**ACTIVITY:**
Repeat the text of the entries below word for word, leaving out the pictures.

:: MATERIAL SHOWN

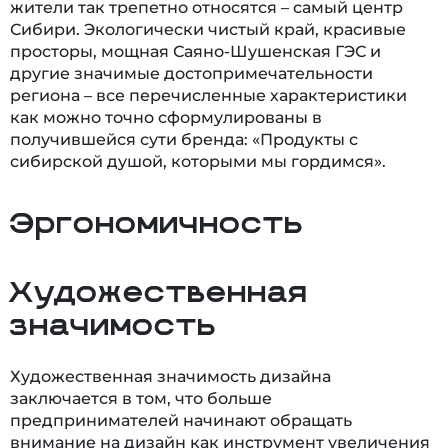
жители так трепетно относятся – самый центр
Сибири. Экологически чистый край, красивые
просторы, мощная Саяно-Шушенская ГЭС и
другие значимые достопримечательности
региона – все перечисленные характеристики
как можно точно сформулированы в
получившейся сути бренда: «Продукты с
сибирской душой, которыми мы гордимся».
Эргономичность
Художественная
значимость
Художественная значимость дизайна
заключается в том, что больше
предпринимателей начинают обращать
внимание на дизайн как инструмент увеличения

::::

**YOUR SOLUTION:**
жители так трепетно относятся – самый центр
Сибири. Экологически чистый край, красивые
просторы, мощная Саяно-Шушенская ГЭС и
другие значимые достопримечательности
региона – все перечисленные характеристики
как можно точно сформулированы в
получившейся сути бренда: «Продукты с
сибирской душой, которыми мы гордимся».
Эргономичность
Художественная
значимость
Художественная значимость дизайна
заключается в том, что больше
предпринимателей начинают обращать
внимание на дизайн как инструмент увеличения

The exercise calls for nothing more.